[Work to be completed] Reproduce every line of text in the records below exactly. Leave the pictures out of your answer.

[Entries drawn from a collection]
______
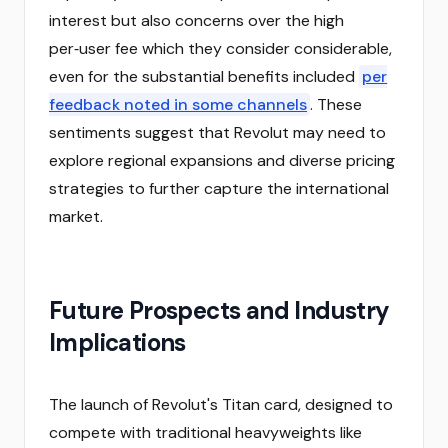
interest but also concerns over the high
per‑user fee which they consider considerable,
even for the substantial benefits included
per
feedback noted in some channels
. These
sentiments suggest that Revolut may need to
explore regional expansions and diverse pricing
strategies to further capture the international
market.
Future Prospects and Industry
Implications
The launch of Revolut's Titan card, designed to
compete with traditional heavyweights like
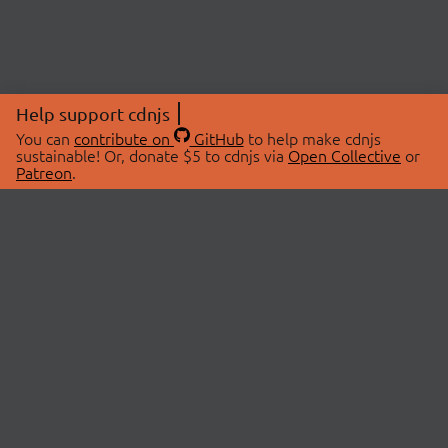
Help support cdnjs
You can
contribute on
GitHub
to help make cdnjs
sustainable! Or, donate $5 to cdnjs via
Open Collective
or
Patreon
.
© 2026 cdnjs.
ABOUT
LIBRARIES
About Us
Search Libraries
Swag Store
API Documentation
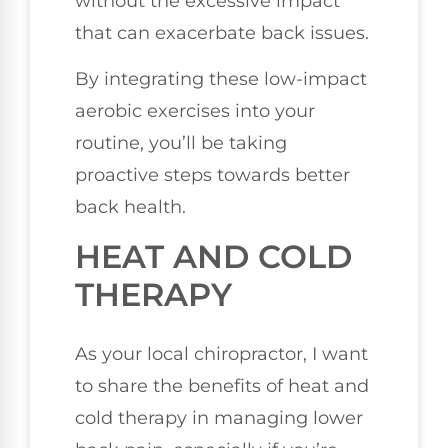
without the excessive impact
that can exacerbate back issues.
By integrating these low-impact
aerobic exercises into your
routine, you’ll be taking
proactive steps towards better
back health.
HEAT AND COLD
THERAPY
As your local chiropractor, I want
to share the benefits of heat and
cold therapy in managing lower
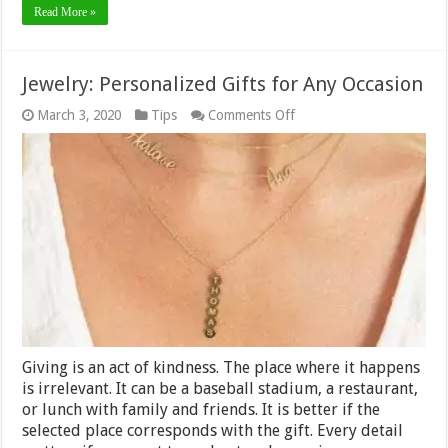
Read More »
Jewelry: Personalized Gifts for Any Occasion
on
March 3, 2020
Tips
Comments Off
Jewelry:
Personalized
Gifts
for
Any
Occasion
Giving is an act of kindness. The place where it happens
is irrelevant. It can be a baseball stadium, a restaurant,
or lunch with family and friends. It is better if the
selected place corresponds with the gift. Every detail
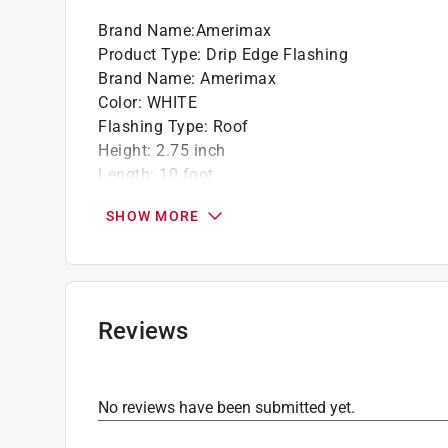
Brand Name
:
Amerimax
Product Type
:
Drip Edge Flashing
Brand Name
:
Amerimax
Color
:
WHITE
Flashing Type
:
Roof
Height
:
2.75 inch
Length
:
10 foot
Material
:
Aluminum
SHOW MORE
Number in Package
:
1 pack
Shape
:
C Shape
Thickness
:
0.0175 inch
Width
:
2.31 inch
Click here to see the
Safety Data Sheets
for th
Reviews
No reviews have been submitted yet.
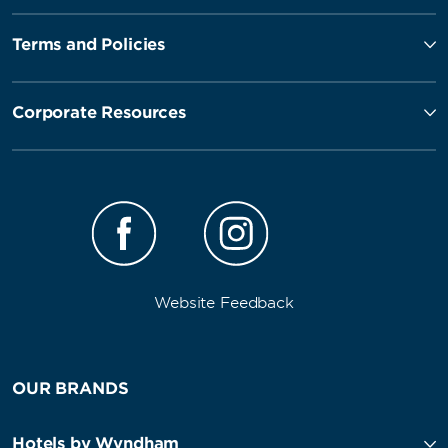
Terms and Policies
Corporate Resources
Website Feedback
OUR BRANDS
Hotels by Wyndham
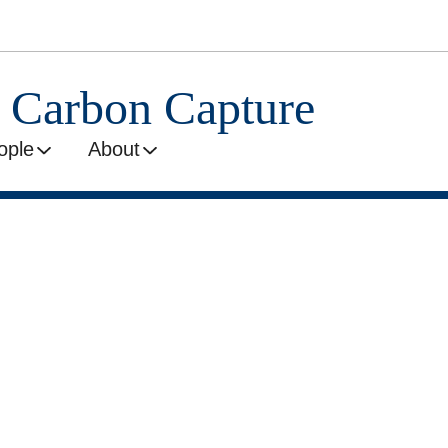
l Carbon Capture
ople
About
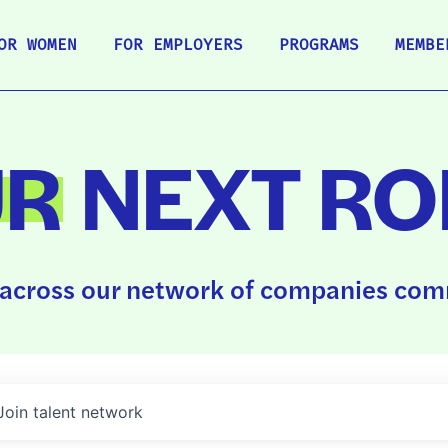
OR WOMEN
FOR EMPLOYERS
PROGRAMS
MEMBE
UR
NEXT RO
across our network of companies comm
Join talent network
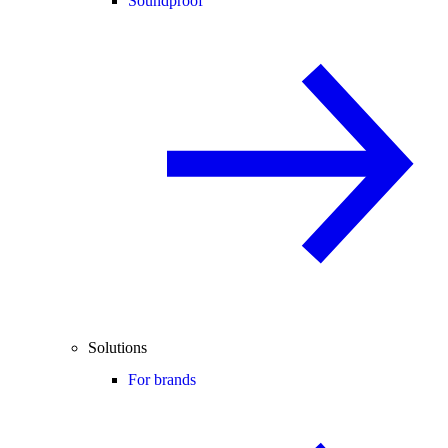
Soundproof
Solutions
For brands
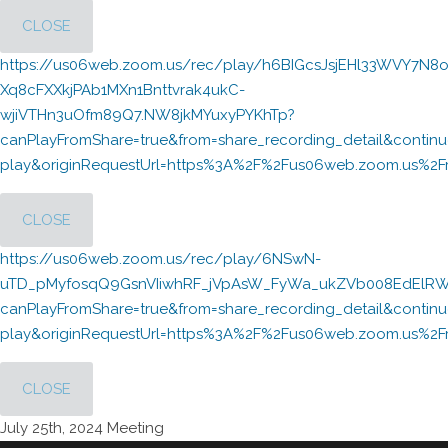
CLOSE
https://us06web.zoom.us/rec/play/h6BIGcsJsjEHl33WVY7N8o
Xq8cFXXkjPAb1MXn1Bnttvrak4ukC-
wjiVTHn3uOfm89Q7.NW8jkMYuxyPYKhTp?
canPlayFromShare=true&from=share_recording_detail&cont
play&originRequestUrl=https%3A%2F%2Fus06web.zoom.us%2F
CLOSE
https://us06web.zoom.us/rec/play/6NSwN-
uTD_pMyfosqQ9GsnVIiwhRF_jVpAsW_FyWa_ukZVb008EdElRWc
canPlayFromShare=true&from=share_recording_detail&cont
play&originRequestUrl=https%3A%2F%2Fus06web.zoom.us
CLOSE
July 25th, 2024 Meeting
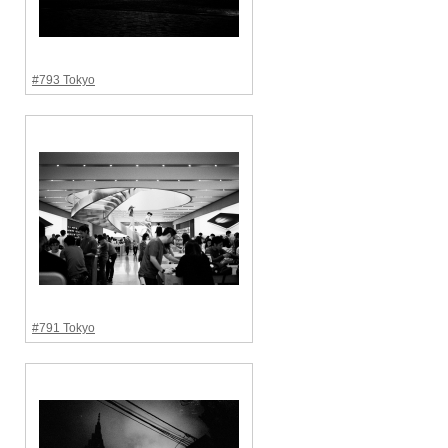
#793 Tokyo
#791 Tokyo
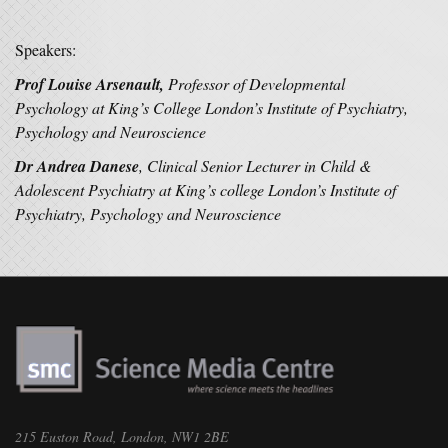
Speakers:
Prof Louise Arsenault,
Professor of Developmental
Psychology at King’s College London’s Institute of Psychiatry,
Psychology and Neuroscience
Dr Andrea Danese
, Clinical Senior Lecturer in Child &
Adolescent Psychiatry at King’s college London’s Institute of
Psychiatry, Psychology and Neuroscience
215 Euston Road, London, NW1 2BE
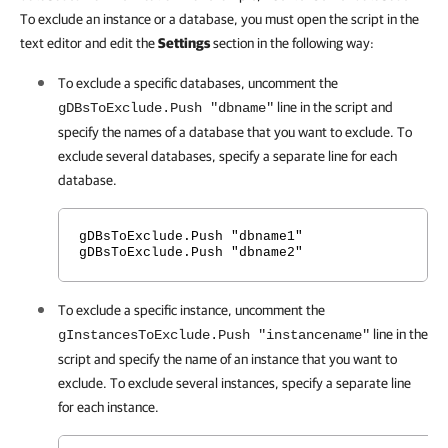
To exclude an instance or a database, you must open the script in the
text editor and edit the
Settings
section in the following way:
To exclude a specific databases, uncomment the
line in the script and
gDBsToExclude.Push "dbname"
specify the names of a database that you want to exclude. To
exclude several databases, specify a separate line for each
database.
gDBsToExclude.Push "dbname1"
gDBsToExclude.Push "dbname2"
To exclude a specific instance, uncomment the
line in the
gInstancesToExclude.Push "instancename"
script and specify the name of an instance that you want to
exclude. To exclude several instances, specify a separate line
for each instance.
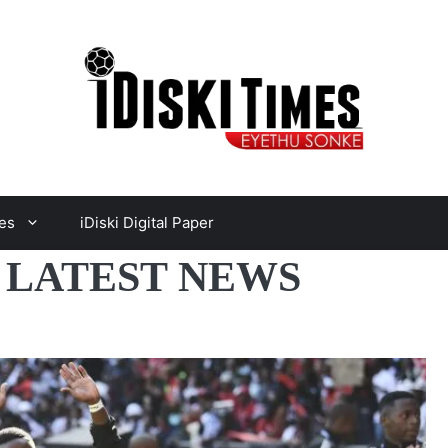
es
iDiski Digital Paper
 LATEST NEWS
______
[Your solution]
interest but also concerns over the high
per‑user fee which they consider considerable,
even for the substantial benefits included
per
feedback noted in some channels
. These
sentiments suggest that Revolut may need to
explore regional expansions and diverse pricing
strategies to further capture the international
market.
Future Prospects and Industry
Implications
The launch of Revolut's Titan card, designed to
compete with traditional heavyweights like
Help support cdnjs
You can
contribute on
GitHub
to help make cdnjs
sustainable! Or, donate $5 to cdnjs via
Open Collective
or
Patreon
.
© 2026 cdnjs.
ABOUT
LIBRARIES
About Us
Search Libraries
Swag Store
API Documentation
without the excessive impact
that can exacerbate back issues.
By integrating these low-impact
aerobic exercises into your
routine, you’ll be taking
proactive steps towards better
back health.
HEAT AND COLD
THERAPY
As your local chiropractor, I want
to share the benefits of heat and
cold therapy in managing lower
Read More »
Jewelry: Personalized Gifts for Any Occasion
on
March 3, 2020
Tips
Comments Off
Jewelry:
Personalized
Gifts
for
Any
Occasion
Giving is an act of kindness. The place where it happens
is irrelevant. It can be a baseball stadium, a restaurant,
or lunch with family and friends. It is better if the
selected place corresponds with the gift. Every detail
Brand Name
:
Amerimax
Product Type
:
Drip Edge Flashing
Brand Name
:
Amerimax
Color
:
WHITE
Flashing Type
:
Roof
Height
:
2.75 inch
Length
:
10 foot
Material
:
Aluminum
SHOW MORE
Number in Package
:
1 pack
Shape
:
C Shape
Thickness
:
0.0175 inch
Width
:
2.31 inch
Click here to see the
Safety Data Sheets
for th
Reviews
No reviews have been submitted yet.
Terms and Policies
Corporate Resources
Website Feedback
OUR BRANDS
Hotels by Wyndham
l Carbon Capture
ople
About
OR WOMEN
FOR EMPLOYERS
PROGRAMS
MEMBE
UR
NEXT RO
across our network of companies comm
Join talent network
Soundproof
Solutions
For brands
CLOSE
https://us06web.zoom.us/rec/play/h6BIGcsJsjEHl33WVY7N8o
Xq8cFXXkjPAb1MXn1Bnttvrak4ukC-
wjiVTHn3uOfm89Q7.NW8jkMYuxyPYKhTp?
canPlayFromShare=true&from=share_recording_detail&cont
play&originRequestUrl=https%3A%2F%2Fus06web.zoom.us%2F
CLOSE
https://us06web.zoom.us/rec/play/6NSwN-
uTD_pMyfosqQ9GsnVIiwhRF_jVpAsW_FyWa_ukZVb008EdElRWc
canPlayFromShare=true&from=share_recording_detail&cont
play&originRequestUrl=https%3A%2F%2Fus06web.zoom.us
CLOSE
July 25th, 2024 Meeting
#793 Tokyo
#791 Tokyo
Speakers:
Prof Louise Arsenault,
Professor of Developmental
Psychology at King’s College London’s Institute of Psychiatry,
Psychology and Neuroscience
Dr Andrea Danese
, Clinical Senior Lecturer in Child &
Adolescent Psychiatry at King’s college London’s Institute of
Psychiatry, Psychology and Neuroscience
215 Euston Road, London, NW1 2BE
To exclude an instance or a database, you must open the script in the
text editor and edit the
Settings
section in the following way:
To exclude a specific databases, uncomment the
line in the script and
gDBsToExclude.Push "dbname"
specify the names of a database that you want to exclude. To
exclude several databases, specify a separate line for each
database.
gDBsToExclude.Push "dbname1"
gDBsToExclude.Push "dbname2"
To exclude a specific instance, uncomment the
line in the
gInstancesToExclude.Push "instancename"
script and specify the name of an instance that you want to
exclude. To exclude several instances, specify a separate line
for each instance.
es
iDiski Digital Paper
 LATEST NEWS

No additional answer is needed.